▶ TRAVAIL À FAIRE
a. D'après l'article sur la visite de l'AP-OTAN à Washington, combien de parlementaires composaient la délégation ?
b. Prolongez l'article sur la visite de l'AP-OTAN à Washington en reprenant juste après sa dernière phrase.

▶ EXTRAIT DU DOCUMENT
= = =

Ukraine, transition énergétique, avancées technologiques et sécurité des chaînes d’approvisionnement au cœur des discussions d’une visite de l’AP-OTAN à Washington

15 juin 2023

Les pays membres de l’Alliance sont aujourd’hui en compétition avec des pays qui ne respectent ni les valeurs démocratiques, ni le règne du droit. Dans ce nouveau contexte stratégique, une délégation de l’Assemblée parlementaire de l’OTAN (AP-OTAN) s’est rendue à Washington (États-Unis) du 5 au 9 juin pour assister à une série de rencontres sur les thématiques suivantes : renforcer l’Alliance face à une Russie animée par l’esprit de revanche et engagée dans une guerre illégale contre l’Ukraine ; identifier les défis commerciaux et technologiques communs et leurs multiples implications géostratégiques, notamment en provenance de la Chine, et y répondre ; résoudre les différends commerciaux en cours ; et renforcer la posture de dissuasion et de défense de l’OTAN et préserver l’ordre international fondé sur des règles.

La délégation, composée de 31 parlementaires de 15 pays de l’Alliance était dirigée par John Spellar (Royaume-Uni), président de la sous-commission de l’AP-OTAN sur les relations économiques transatlantiques, et Kevan Jones (Royaume-Uni), président de la sous commission de l’AP-OTAN sur les tendances technologiques et la sécurité. Celle-ci a rencontré les membres de la délégation du Congrès des États-Unis auprès de l’AP-OTAN, des haut-représentants de l’administration américaine mais aussi des diplomates, des experts et des scientifiques.

= = =

▶ DONNÉES FOURNIES
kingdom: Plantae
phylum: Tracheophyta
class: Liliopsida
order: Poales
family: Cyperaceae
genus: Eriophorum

= = =

▶ RÉPONSES DANS L'ORDRE
a. La délégation comptait 31 parlementaires, venus de 15 pays de l'Alliance.

b.
Défis posés à la base industrielle et technologique de défense des Alliés

C’est sur les différentes façons de relever les défis technologiques émergents qui menacent la sécurité et le bien-être économique de la communauté de démocraties que la visite a principalement porté. À l’heure où l’innovation est largement portée par le secteur commercial, un changement de paradigme s’impose en matière de développement stratégique, a-t-il été avancé lors d’une rencontre avec le Defense-Industrial Initiatives Group et le Strategic Technologies Program du CSIS (Center for Strategic and International Studies). James Lewis, vice-président et directeur du programme sur les technologies stratégiques (Strategic Technologies Program), a présenté les enjeux liés à l’écosystème d’innovation aux États-Unis. 

Plus spécifiquement, M. Lewis a démontré que la durée du cycle de l’approvisionnement, long parfois de trois ans, ne convenait pas au mode de fonctionnement des start-ups, lesquelles doivent prendre des décisions de financement plus rapides pour éviter la faillite. Il a également rappelé l’importance de trouver un équilibre acceptable entre confidentialité et réglementation pour ne pas nuire à la compétitivité ni au développement technologique.

Cynthia Cook, directrice du Defense-Industrial Initiatives Group au CSIS, a rappelé qu’il ne suffisait pas qu’un État ou une coalition dispose des systèmes d’armes les plus sophistiqués pour remporter des combats critiques. Le plus important, selon elle, est d’associer la technologie à une stratégie appropriée, ce que la Russie n’a manifestement pas réussi à faire jusqu’à présent dans sa guerre contre l’Ukraine. Soulignant l’importance croissante de l’intelligence artificielle (IA) dans la gestion moderne des zones de combat, Mme Cook a signalé qu’il était peu probable que les rivaux et concurrents stratégiques de l’Alliance s’encombrent de contraintes éthiques quant à l’utilisation de l’IA dans le secteur militaire. Grâce aux importants progrès qu’elle a réalisés dans l’IA, l’informatique quantique et les missiles supersoniques, la Chine est devenue un rival de puissance quasi équivalente dans ces secteurs. Toutefois, pour y parvenir, la Chine a eu recours à l’espionnage économique, a tempéré Mme Cook. La Chine s’est également ouverte aux entreprises des deux côtés de l’Atlantique pour encourager le partage de technologies, y compris dans des secteurs sensibles.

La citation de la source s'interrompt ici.